Re: how to get the time of a hadoop cluster, v0.20.2

Michael Segel
Uhm... sort of...

Niels is essentially correct and for the most of us, just starting an NNTPd on a server that sync's with a government clock and then your local servers sync to that... will be enough. However... in more detail...

Time is relative. ;-)

Ok... being a bit more serious...

There are two things you have to consider... What is meant by 'cluster time'?  and What you want to achieve?

Each machine in the cluster has its own clock. These will still have a certain amount of drift throughout the day.

So you can set up your own NTP server. (You can either run NTPd and sync to a known government clock) or you can spend money and buy an atomic clock for your servers or machine room.
(See http://www.atomic-clock.galleon.eu.com/ )

Then periodically throughout the day, via cron, have the machines in your machine room sync to the local NTP server.
This way all of your machines will have the same and correct time.

So this will sync the clocks to a degree, but then drift sets in.

Of course you also need to set up a machine to sync from... my vote would be the Name node. ;-)

HTH

-Mike


On May 16, 2013, at 10:34 AM, Niels Basjes <[hidden email]> wrote:

> If you make sure that everything uses NTP then this becomes an irrelevant
> distinction.
>
>
> On Thu, May 16, 2013 at 4:01 PM, Jane Wayne <[hidden email]>wrote:
>
>> yes, but that gets the current time on the server, not the hadoop cluster.
>> i need to be able to probe the date/time of the hadoop cluster.
>>
>>
>> On Tue, May 14, 2013 at 5:09 PM, Niels Basjes <[hidden email]> wrote:
>>
>>> I made a typo. I meant API (instead of SPI).

** GIVEN INFORMATION **
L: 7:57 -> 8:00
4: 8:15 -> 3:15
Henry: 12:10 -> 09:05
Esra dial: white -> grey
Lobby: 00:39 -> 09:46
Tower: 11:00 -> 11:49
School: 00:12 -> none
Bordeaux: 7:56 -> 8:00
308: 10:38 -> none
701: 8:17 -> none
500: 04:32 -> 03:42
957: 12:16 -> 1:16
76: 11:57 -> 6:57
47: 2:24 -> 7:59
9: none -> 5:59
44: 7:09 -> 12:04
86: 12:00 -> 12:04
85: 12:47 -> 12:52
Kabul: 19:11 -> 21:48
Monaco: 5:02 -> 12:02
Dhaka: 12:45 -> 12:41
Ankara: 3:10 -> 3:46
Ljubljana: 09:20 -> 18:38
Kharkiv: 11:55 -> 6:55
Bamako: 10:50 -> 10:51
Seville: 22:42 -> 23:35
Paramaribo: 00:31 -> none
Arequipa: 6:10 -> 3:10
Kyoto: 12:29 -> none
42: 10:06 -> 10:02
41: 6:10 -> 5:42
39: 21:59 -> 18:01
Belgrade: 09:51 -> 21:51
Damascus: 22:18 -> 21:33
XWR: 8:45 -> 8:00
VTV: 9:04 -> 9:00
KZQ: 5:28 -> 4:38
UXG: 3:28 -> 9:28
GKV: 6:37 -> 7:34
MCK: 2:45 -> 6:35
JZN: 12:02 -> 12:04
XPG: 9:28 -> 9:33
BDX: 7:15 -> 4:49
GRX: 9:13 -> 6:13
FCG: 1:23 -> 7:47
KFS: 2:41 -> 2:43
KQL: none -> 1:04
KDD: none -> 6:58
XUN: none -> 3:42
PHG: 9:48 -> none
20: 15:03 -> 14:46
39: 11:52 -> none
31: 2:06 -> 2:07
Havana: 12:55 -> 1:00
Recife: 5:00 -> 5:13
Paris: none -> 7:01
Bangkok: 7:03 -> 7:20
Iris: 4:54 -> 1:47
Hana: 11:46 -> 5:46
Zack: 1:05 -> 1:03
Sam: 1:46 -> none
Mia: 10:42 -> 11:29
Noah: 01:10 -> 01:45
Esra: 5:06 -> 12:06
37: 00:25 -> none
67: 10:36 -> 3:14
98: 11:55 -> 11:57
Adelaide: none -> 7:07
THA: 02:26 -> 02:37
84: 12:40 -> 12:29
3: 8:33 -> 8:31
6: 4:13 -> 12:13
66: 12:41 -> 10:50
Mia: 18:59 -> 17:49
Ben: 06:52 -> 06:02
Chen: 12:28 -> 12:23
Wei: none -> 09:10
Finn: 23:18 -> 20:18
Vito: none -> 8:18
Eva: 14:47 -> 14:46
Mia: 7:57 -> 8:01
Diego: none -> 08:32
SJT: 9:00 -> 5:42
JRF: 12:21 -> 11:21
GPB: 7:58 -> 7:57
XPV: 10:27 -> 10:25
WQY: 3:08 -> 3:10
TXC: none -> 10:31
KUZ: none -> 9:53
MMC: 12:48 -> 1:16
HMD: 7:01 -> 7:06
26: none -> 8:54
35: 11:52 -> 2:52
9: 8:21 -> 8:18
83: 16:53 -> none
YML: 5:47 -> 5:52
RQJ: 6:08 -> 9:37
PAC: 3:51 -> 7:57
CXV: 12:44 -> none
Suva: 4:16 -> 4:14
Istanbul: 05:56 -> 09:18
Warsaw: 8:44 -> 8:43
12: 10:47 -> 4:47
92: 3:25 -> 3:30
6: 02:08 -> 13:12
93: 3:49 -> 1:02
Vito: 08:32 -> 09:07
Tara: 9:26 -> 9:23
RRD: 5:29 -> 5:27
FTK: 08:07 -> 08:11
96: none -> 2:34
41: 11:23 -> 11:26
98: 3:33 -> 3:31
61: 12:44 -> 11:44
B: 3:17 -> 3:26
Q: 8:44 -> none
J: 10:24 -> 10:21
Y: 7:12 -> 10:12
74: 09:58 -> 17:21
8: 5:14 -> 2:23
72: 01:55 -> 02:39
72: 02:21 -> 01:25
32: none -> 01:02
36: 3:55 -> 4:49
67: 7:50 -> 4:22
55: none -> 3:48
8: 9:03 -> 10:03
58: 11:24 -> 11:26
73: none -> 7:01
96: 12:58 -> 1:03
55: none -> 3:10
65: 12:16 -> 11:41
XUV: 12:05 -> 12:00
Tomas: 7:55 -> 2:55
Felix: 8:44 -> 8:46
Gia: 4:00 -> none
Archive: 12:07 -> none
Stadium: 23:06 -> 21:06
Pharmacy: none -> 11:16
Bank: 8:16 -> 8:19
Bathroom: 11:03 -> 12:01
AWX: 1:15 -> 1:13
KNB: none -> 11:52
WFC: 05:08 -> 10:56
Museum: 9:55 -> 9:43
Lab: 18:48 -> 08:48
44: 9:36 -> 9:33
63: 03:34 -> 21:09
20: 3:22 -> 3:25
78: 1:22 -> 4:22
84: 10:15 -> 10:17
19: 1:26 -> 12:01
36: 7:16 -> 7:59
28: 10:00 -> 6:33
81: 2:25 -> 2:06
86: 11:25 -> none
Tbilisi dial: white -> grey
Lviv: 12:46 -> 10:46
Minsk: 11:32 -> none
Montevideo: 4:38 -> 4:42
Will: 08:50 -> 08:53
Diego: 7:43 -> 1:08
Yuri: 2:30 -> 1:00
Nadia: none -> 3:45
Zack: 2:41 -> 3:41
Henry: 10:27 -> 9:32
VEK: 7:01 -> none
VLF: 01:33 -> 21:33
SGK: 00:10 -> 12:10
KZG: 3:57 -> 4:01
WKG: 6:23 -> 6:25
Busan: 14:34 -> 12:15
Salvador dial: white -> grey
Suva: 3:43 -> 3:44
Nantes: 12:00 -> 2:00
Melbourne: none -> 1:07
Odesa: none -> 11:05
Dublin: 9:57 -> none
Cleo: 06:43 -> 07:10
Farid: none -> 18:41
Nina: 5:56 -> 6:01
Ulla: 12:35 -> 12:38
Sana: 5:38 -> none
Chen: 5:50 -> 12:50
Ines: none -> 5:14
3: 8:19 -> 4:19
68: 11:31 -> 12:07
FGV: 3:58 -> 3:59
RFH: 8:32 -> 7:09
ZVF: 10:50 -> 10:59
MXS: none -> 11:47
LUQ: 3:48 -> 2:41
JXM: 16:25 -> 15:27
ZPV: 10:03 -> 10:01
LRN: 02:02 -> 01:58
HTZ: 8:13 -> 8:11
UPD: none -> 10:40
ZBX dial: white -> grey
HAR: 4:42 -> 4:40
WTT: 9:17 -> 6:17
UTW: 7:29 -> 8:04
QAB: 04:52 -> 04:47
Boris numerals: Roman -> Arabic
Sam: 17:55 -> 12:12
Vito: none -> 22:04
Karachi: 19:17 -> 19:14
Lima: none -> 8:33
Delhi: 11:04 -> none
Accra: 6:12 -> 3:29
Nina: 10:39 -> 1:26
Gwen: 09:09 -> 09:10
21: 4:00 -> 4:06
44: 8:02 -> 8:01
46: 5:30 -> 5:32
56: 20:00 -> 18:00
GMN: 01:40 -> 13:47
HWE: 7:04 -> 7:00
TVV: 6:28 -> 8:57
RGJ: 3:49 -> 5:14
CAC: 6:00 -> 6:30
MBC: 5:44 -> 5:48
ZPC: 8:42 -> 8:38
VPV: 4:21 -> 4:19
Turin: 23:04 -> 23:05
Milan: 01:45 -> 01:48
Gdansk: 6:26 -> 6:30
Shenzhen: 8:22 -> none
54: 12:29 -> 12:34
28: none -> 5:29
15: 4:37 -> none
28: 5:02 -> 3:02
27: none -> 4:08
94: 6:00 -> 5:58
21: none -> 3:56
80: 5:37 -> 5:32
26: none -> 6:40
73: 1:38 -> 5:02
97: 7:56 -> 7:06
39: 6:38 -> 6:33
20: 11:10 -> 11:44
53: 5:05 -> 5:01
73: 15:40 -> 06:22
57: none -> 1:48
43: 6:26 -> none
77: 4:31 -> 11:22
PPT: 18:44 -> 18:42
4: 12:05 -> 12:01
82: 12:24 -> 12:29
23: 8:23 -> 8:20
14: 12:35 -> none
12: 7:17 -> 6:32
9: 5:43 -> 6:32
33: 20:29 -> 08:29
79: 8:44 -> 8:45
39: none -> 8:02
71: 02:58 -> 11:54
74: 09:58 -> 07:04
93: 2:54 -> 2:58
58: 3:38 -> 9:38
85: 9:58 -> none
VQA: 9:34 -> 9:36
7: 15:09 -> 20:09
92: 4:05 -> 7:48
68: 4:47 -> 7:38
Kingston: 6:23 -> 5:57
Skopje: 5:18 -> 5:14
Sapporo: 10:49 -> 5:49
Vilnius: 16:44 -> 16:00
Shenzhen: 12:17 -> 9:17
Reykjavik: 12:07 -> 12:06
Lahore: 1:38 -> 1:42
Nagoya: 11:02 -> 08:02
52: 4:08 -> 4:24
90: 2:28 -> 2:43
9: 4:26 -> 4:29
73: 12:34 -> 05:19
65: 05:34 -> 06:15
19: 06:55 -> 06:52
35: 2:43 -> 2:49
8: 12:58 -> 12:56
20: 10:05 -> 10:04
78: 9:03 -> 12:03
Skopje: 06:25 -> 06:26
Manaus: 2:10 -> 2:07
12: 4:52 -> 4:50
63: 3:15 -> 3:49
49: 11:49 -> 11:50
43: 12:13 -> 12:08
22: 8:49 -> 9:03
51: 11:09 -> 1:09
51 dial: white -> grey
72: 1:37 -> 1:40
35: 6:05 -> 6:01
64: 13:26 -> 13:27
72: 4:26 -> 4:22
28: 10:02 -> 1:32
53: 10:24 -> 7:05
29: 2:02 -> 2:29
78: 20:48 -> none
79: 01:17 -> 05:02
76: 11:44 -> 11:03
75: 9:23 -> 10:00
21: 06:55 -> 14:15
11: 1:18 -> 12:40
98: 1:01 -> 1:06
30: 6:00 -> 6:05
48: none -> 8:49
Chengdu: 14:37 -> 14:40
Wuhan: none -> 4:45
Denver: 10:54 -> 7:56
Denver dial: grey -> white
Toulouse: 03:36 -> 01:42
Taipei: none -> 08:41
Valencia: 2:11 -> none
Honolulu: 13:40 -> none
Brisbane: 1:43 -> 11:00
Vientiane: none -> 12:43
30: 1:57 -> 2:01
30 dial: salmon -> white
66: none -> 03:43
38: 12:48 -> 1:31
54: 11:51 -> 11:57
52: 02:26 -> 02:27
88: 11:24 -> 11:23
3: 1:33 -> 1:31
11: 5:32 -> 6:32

** WHAT YOU NEED TO DO **
1 - List the full name of each person who writes a message in the thread on Hadoop cluster time.
2 - Write the next part of the thread on Hadoop cluster time, beginning directly after its final line.

** TASK RESULTS **
1 - Michael Segel, Niels Basjes, Jane Wayne

2 -
>>>
>>> Have a look at this for more information:
>>>
>>>
>> http://stackoverflow.com/questions/833768/java-code-for-getting-current-time
>>>
>>>
>>> If you have a client that is not under NTP then that should be the way to
>>> fix your issue.
>>> Once you  have that getting the current time is easy.
>>>
>>> Niels Basjes
>>>
>>>
>>>
>>> On Tue, May 14, 2013 at 5:46 PM, Jane Wayne <[hidden email]
>>>> wrote:
>>>
>>>> niels,
>>>>
>>>> i'm not familiar with the native java spi. spi = service provider
>>>> interface? could you let me know if this spi is part of the hadoop
>>>> api? if so, which package/class?
>>>>
>>>> but yes, all nodes on the cluster are using NTP to synchronize time.
>>>> however, the server (which is not a part of the hadoop cluster)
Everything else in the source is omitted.